VHDL interview question - detecting if a number can be divided by 5 without remainder

Doing a remainder operation in serial fashion is actually quite easy. The key assumption is that the data comes in MSB-first if it's serial. You only need N states to compute a remainder modulo N. Start in the "0" state and if you end up in the "0" state after the last bit (it doesn't matter how many bits there are), the remainder is zero.

^{simulate this circuit – Schematic created using CircuitLab}

Think about how you'd do long division if the only thing you needed to keep track of was the remainder:

process (clk)
begin
  if rising_edge(clk) then
    if reset = 1 then
      state <= 0;
    else
      if (state & din) >= N then
        state <= (state & din) - N;
      else
        state <= state & din;
      end if;
    end if;
  end if;
end process;

You can also design a state machine if the data comes LSB-first:

The existence of such a deterministic finite automaton (DFA) directly follows from the other answer, which describes the DFA for MSB-first. Because languages accepted by DFAs are regular and regular languages are known to be closed under reversal (e.g. see here), there must be a DFA which accepts the following language:

\$L = \{w\in \{0,1\}^* |\ \text{reverse}(w)_{10}\ \text{is divisible by }5\}\$.

Construction

1. Copy the MSB-first DFA from Dave Tweed's answer. I used the automaton tool JFLAP for that.

2. Apply the explicit transformation algorithm for DFA reversals, e.g. as described on CS.SE: Designing a DFA and the reverse of it.
   You can see the (unminimized) result of this step in the old revision of this answer.

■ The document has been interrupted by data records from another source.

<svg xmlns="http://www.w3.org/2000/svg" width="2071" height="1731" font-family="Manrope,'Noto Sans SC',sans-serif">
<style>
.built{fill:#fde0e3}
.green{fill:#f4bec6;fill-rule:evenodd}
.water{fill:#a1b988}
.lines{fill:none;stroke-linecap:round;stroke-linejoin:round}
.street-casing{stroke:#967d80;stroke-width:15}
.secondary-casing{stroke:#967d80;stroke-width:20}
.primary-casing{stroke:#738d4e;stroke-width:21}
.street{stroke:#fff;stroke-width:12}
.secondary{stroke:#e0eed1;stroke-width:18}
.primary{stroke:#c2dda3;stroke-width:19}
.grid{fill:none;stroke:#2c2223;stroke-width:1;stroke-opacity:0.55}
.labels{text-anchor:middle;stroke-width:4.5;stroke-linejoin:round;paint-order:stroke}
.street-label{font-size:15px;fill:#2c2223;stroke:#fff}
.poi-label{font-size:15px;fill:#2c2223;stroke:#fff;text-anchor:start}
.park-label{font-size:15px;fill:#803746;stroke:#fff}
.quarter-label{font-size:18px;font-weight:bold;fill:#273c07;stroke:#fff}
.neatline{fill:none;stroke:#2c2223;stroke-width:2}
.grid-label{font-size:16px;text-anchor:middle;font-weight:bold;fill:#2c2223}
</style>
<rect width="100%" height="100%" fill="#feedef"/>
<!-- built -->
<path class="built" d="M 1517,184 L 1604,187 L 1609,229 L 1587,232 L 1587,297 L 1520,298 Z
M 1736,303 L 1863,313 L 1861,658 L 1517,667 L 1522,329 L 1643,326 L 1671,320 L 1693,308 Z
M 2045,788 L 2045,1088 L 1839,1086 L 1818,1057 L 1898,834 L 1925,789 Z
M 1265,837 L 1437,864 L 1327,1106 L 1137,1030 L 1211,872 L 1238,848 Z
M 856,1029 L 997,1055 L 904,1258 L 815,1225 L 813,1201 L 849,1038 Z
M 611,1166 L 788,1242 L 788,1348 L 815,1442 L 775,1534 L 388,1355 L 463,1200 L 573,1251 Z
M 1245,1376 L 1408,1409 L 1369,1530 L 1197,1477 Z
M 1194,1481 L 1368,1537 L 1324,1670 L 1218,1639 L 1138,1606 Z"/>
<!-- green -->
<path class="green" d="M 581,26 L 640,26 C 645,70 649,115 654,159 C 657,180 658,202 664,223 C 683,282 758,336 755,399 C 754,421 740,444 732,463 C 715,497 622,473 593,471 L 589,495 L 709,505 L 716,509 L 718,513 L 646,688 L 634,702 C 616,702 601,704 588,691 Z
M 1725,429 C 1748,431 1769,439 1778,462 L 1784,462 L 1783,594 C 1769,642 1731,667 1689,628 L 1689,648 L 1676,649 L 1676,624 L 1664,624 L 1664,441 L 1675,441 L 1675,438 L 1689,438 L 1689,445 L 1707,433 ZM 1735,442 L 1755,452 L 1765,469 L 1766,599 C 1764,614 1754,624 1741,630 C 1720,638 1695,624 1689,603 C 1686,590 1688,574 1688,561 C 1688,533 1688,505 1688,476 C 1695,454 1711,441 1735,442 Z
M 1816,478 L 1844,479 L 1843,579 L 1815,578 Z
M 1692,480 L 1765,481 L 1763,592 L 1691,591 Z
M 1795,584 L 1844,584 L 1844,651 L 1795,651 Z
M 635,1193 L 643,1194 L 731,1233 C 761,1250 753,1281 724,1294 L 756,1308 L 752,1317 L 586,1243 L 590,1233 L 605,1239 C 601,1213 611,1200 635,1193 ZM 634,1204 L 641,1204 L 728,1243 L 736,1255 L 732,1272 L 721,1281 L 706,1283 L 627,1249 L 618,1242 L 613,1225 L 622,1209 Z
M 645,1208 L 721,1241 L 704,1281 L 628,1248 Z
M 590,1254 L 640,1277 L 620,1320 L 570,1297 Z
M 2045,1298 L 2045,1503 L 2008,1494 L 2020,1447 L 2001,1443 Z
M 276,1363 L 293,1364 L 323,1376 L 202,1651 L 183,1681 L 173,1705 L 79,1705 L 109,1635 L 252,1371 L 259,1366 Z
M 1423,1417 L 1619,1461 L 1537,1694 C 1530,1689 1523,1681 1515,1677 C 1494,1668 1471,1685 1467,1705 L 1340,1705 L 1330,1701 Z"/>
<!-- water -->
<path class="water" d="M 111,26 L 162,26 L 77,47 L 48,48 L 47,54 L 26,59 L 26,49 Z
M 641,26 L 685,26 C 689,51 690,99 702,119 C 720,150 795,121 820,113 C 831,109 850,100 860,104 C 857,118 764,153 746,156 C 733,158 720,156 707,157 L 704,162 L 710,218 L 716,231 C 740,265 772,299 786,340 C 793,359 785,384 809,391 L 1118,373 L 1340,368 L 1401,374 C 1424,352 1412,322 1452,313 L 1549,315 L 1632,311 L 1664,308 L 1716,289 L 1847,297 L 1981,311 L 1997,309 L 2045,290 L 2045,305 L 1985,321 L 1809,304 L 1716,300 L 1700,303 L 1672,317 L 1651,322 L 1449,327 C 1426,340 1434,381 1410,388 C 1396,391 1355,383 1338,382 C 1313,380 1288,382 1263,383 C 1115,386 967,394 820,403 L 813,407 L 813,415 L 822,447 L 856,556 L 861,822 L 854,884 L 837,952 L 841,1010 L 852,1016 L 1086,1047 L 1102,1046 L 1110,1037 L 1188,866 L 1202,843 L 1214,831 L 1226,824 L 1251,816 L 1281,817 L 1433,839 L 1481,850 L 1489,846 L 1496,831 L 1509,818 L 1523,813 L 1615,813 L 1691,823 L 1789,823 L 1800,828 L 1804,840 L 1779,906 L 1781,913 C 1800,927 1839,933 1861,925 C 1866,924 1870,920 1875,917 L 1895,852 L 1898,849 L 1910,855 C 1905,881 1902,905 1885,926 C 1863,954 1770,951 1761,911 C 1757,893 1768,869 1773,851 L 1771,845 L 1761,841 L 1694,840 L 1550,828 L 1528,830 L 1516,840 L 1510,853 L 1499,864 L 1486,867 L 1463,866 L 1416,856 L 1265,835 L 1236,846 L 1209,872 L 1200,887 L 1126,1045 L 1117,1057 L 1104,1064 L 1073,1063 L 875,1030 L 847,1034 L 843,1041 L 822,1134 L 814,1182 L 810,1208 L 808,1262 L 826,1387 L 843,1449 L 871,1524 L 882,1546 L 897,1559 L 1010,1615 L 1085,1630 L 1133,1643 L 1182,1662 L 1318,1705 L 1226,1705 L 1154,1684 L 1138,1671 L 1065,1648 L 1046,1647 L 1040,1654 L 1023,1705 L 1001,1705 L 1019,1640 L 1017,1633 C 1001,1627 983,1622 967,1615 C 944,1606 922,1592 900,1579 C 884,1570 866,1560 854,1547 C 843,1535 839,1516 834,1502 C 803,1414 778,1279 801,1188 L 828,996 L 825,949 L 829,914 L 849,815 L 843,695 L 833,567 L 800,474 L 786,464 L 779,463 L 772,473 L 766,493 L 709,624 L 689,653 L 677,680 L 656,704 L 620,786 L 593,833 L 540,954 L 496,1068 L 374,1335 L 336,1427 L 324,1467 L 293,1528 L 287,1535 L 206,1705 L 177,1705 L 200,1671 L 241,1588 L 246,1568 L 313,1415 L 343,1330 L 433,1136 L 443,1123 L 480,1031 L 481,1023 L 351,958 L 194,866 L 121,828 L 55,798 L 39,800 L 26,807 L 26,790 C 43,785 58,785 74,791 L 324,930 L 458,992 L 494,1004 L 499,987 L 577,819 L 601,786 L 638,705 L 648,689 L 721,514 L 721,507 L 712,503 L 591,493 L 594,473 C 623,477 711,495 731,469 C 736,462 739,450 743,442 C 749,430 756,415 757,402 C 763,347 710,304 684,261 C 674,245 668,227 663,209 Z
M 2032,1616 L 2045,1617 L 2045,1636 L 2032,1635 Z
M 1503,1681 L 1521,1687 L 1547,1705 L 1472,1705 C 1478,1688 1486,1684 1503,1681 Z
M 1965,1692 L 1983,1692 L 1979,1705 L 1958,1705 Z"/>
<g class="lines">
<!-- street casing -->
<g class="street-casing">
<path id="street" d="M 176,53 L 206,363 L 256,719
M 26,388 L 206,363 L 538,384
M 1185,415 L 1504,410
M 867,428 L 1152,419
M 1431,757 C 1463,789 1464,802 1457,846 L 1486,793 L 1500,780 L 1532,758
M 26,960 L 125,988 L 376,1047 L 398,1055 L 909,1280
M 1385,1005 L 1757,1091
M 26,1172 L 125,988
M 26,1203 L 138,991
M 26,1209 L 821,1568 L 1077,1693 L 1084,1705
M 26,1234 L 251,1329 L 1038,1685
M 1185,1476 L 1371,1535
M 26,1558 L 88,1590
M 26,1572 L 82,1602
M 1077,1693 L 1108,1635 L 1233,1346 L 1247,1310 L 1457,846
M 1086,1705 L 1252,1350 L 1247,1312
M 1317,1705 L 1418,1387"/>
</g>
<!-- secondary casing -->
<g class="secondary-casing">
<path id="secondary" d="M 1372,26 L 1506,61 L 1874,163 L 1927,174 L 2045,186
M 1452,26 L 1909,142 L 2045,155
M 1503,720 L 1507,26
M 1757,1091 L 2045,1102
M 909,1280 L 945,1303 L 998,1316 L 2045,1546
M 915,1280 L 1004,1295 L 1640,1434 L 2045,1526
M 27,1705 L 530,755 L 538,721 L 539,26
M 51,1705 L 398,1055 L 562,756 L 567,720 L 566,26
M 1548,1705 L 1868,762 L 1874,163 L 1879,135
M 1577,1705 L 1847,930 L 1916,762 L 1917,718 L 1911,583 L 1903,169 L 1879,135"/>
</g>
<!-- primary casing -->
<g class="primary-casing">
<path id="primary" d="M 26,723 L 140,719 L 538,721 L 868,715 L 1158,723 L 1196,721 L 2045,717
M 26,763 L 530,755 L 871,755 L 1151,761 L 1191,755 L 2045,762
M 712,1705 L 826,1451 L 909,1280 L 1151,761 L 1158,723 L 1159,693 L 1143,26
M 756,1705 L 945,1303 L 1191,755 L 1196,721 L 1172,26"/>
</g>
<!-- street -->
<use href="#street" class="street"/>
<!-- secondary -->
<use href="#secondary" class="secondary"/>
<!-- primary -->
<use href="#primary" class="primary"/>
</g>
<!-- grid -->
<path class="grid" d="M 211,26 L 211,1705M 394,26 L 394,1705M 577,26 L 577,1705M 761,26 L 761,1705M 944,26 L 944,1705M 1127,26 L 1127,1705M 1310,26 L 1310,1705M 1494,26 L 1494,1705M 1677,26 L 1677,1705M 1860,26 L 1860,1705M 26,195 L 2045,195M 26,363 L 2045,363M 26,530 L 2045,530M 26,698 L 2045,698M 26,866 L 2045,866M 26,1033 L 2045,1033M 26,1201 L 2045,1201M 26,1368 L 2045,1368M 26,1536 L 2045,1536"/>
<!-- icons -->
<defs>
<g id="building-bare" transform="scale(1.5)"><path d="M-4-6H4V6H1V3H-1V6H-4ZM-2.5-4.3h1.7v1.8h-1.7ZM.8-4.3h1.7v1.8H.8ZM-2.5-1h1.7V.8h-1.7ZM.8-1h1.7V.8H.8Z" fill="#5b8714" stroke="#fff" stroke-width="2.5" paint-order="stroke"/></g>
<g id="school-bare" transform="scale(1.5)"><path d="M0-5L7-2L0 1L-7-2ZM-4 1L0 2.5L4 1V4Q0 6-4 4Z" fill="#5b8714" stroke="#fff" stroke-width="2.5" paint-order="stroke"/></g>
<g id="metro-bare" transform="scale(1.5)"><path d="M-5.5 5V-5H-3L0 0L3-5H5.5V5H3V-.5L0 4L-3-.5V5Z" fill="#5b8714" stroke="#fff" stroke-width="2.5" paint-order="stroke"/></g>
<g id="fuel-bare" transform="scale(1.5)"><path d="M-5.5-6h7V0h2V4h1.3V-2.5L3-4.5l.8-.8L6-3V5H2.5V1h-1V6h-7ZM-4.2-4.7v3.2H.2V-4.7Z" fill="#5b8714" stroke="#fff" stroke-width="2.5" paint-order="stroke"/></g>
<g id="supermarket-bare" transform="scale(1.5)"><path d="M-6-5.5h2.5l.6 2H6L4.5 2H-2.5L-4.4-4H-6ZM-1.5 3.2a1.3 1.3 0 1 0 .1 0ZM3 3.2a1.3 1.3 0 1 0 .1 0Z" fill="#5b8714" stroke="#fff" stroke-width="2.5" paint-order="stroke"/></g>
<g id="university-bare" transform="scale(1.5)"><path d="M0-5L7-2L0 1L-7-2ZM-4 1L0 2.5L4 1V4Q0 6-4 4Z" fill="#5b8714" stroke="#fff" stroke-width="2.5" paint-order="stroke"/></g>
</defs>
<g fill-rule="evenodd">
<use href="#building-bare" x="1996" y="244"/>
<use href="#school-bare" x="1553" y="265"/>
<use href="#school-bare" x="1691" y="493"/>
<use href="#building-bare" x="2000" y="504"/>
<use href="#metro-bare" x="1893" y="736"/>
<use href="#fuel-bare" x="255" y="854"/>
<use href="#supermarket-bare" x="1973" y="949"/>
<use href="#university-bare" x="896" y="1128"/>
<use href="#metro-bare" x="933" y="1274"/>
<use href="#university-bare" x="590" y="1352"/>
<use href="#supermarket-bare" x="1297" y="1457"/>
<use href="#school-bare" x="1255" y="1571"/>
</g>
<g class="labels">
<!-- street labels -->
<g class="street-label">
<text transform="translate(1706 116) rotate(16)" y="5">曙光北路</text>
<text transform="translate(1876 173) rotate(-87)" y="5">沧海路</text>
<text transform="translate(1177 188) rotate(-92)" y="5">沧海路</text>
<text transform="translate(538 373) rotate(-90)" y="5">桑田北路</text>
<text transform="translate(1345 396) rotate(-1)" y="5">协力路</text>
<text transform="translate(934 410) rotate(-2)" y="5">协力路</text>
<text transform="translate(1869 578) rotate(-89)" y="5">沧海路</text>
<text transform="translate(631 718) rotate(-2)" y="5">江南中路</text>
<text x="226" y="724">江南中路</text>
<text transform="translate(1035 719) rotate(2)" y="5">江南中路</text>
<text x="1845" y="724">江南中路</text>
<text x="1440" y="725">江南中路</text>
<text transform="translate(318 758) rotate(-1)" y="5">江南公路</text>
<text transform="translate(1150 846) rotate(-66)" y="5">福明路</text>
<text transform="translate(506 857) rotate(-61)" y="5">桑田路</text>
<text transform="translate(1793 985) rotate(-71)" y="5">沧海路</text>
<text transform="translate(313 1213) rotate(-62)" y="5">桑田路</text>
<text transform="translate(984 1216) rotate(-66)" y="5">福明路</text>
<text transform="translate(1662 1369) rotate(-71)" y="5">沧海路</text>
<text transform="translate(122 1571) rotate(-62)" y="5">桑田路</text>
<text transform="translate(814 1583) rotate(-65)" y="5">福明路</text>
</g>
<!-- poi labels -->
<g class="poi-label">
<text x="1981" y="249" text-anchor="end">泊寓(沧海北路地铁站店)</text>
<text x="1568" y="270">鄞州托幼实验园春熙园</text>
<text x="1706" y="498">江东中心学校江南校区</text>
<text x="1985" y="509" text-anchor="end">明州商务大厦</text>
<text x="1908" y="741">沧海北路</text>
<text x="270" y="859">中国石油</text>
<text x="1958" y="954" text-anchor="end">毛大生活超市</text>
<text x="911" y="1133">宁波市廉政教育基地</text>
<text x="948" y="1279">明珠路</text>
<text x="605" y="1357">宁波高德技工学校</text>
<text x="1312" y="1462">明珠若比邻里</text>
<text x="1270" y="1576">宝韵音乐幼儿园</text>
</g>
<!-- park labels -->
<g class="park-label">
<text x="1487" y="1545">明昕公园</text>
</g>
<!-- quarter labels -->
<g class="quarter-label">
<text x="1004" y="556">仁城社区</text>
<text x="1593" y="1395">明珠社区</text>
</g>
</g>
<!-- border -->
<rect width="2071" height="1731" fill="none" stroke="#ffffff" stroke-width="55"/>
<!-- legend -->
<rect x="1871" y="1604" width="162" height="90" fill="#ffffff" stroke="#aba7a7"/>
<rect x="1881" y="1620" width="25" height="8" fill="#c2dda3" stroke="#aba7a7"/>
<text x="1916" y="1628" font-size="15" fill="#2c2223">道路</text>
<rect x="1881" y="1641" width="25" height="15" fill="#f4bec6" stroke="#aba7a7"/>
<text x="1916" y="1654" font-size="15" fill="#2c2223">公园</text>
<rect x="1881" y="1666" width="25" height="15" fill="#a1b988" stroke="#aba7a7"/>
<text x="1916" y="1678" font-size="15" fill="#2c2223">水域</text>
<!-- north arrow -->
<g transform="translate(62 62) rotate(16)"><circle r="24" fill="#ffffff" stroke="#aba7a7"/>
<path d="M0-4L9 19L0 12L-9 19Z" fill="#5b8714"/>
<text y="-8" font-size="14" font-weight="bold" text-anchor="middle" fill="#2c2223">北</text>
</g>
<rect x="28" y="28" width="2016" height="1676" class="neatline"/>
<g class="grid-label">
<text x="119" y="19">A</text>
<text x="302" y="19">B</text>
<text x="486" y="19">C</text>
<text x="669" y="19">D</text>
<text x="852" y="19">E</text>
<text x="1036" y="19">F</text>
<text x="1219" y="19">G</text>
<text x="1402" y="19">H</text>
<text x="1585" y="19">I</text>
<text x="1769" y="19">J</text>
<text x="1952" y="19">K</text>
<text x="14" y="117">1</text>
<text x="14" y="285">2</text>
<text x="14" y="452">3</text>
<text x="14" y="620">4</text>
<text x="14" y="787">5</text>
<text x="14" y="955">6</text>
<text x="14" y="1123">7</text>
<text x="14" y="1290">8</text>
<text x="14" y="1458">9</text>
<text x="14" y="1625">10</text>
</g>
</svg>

3. Minimize the resulting DFA. Unfortunately, this feature is a little buggy in the latest JFLAP version, so I resigned myself to minimizing it by hand.
   Again, there are many algorithms and sources for them out there, I used the one described at “DFA Minimization” on tutorialspoint.com.
   
   (Actually, if your eyes are trained good enough with looking at DFAs, you could directly see that \$q_0\$ and \$q_1\$ are equivalent states in the DFA as obtained in point 2. Mine aren't, thanks for noticing it go to supercat's comment!)

Indeed, the resulting automaton gives the right answers:

---

Appendix: For accessibility reasons, the DFA which accepts binary numbers which are divisible by 5 with LSB-first is \$A_{rev5} = (Q, \Sigma, \delta, q_0, F)\$ with \$Q = \{q_0, q_1, q_2, q_3, q_4\}\$, \$\Sigma = \{0,1\}\$, \$F = \{q_0\}\$ and \$\delta\$ as follows:

\$ \delta(q_0, 0) = q_0,\quad\delta(q_0, 1) = q_1\\ \delta(q_1, 0) = q_4,\quad\delta(q_1, 1) = q_3\\ \delta(q_2, 0) = q_1,\quad\delta(q_2, 1) = q_2\\ \delta(q_3, 0) = q_2,\quad\delta(q_3, 1) = q_4\\ \delta(q_4, 0) = q_3,\quad\delta(q_4, 1) = q_0 \$

One way to come up with the (MSB first) state machine is as follows:

1. The number received so far is N. Assume you know the remainder M = N mod 5.

2. There is a new bit coming in and new value is now N' = N*2 + b.

3. New remainder is then M' = (N*2 + b) mod 5 = (M*2 + b) mod 5.

This is easy enough to tabulate by hand:

    M   b  |  M'
------------------
    0   0  |  0
    1   0  |  2
    2   0  |  4
    3   0  |  1
    4   0  |  3
    0   1  |  1
    1   1  |  3
    2   1  |  0
    3   1  |  2
    4   1  |  4

Which matches the state machine in Dave Tweed's answer.